Perl regex search/replace FAQ: How do I replace every TAB character in a file with a comma? (More generally, how do I search for a Perl regex pattern, and replace it with a different string?)
Replacing each TAB character in a file with a comma character can be accomplished several different ways with Perl. The key in any approach is to perform a Perl regex search and replace operation.
(Note: Please make a backup of your file(s) before continuing.)
My favorite way to solve this problem is to run a Perl search and replace command from the Linux command line. I like to do this using a command which edits the file in place, so I don't have to do that pesky process of making the changes, saving them to a different file, and then having to rename that new file to the old filename.
So, to run a Perl search and replace command from the command line, and edit the file in place, use this command:
perl -pi.bak -e 's/\t/,/g' myfile.txt
This command makes the search-and-replace changes to the file 'myfile.txt', and in this case I also make a backup file named
myfile.txt.bak (in case we make an error). The new version of
myfile.txt contains the changes you just made -- all the TAB characters have been converted to commas.
The command line options I used in this Perl example are:
-p Assumes an input loop around your script. -i EXT Files processed by the <> construct are to be edited in-place. -e COMMANDS May be used to enter one line of a script (or, in this case, a one-line script).
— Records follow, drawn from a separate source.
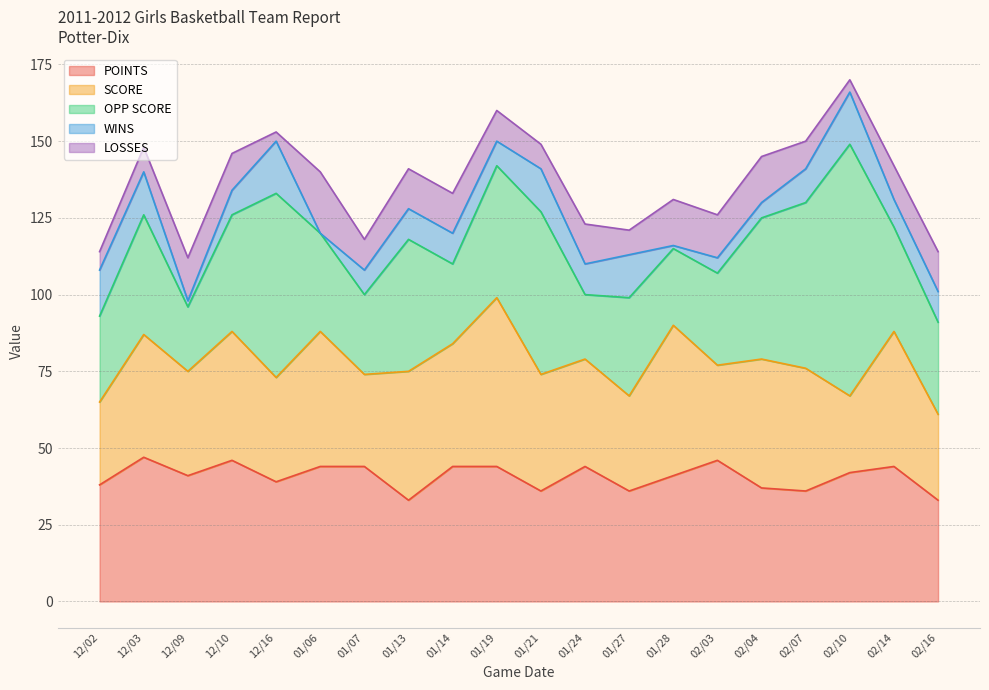

What position from the right is 12/16?

16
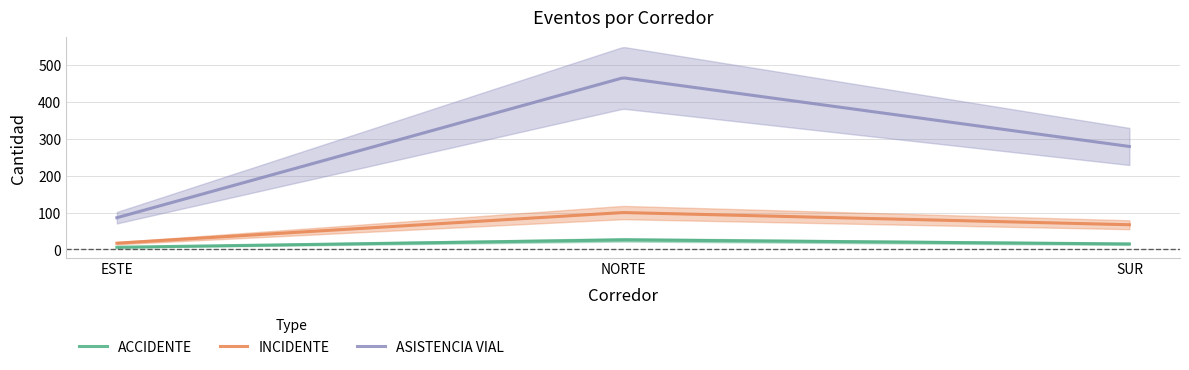

What is the value of the INCIDENTE point at the 1st from the left?

17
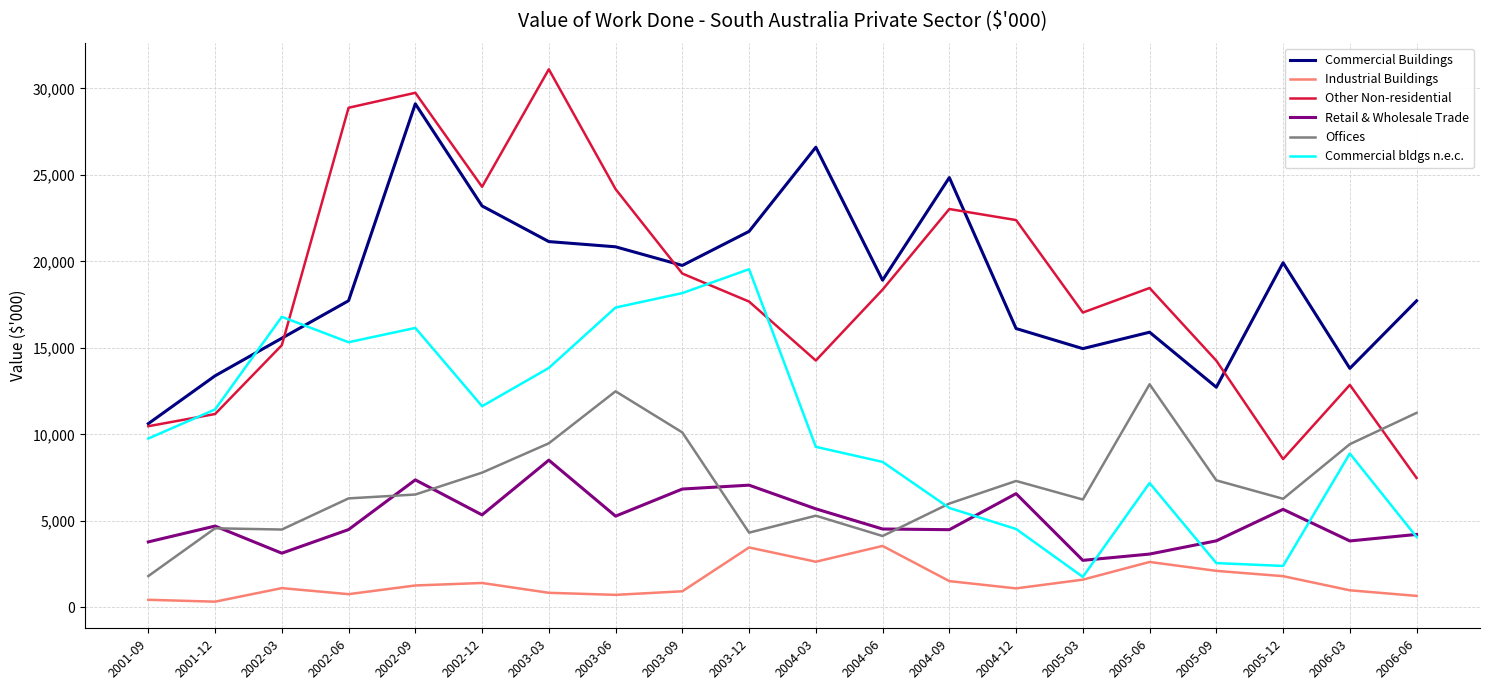

At how many categories does at least one series exceed 27391?

3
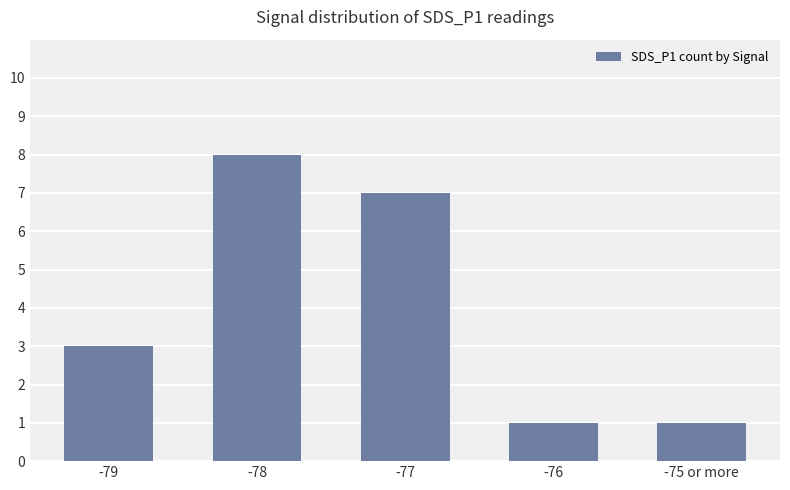

At which category does the chart reach its peak across all series?

-78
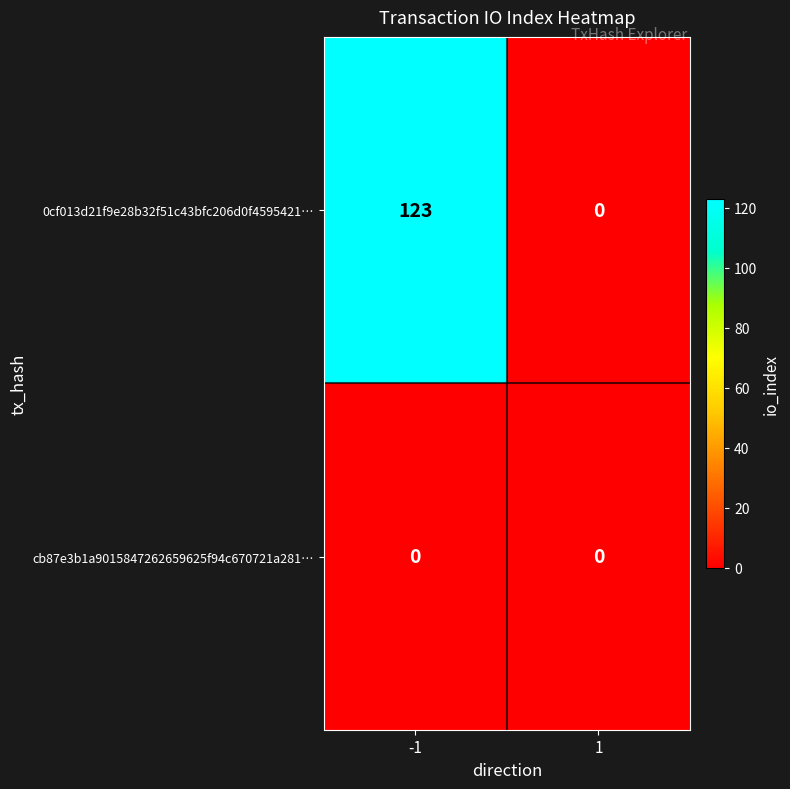

List the series in order of their peak value, highest first.

0cf013d21f9e28b32f51c43bfc206d0f4595421…, cb87e3b1a9015847262659625f94c670721a281…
Of course the more general question is "How do I replace every instance of Character A with Character B in a file with Perl?" Just replace the TAB and comma in the Perl code/command I shared above, and you should be in good shape.
I just ran into a situation where I needed to convert a tab-delimited spreadsheet file into a comma-delimited file I could import into a database, and used this exact command.
Note that this is an improvement over the Unix sed command, where you can't edit a file in-place. With sed, you have to open the original file, read it's contents, write the changes to a new file, move the original file to a backup name, and then move the new file to the original file name. This is easier done than said, but requires the use of a shell wrapper. Using Perl to edit the file in-place is certainly much easier.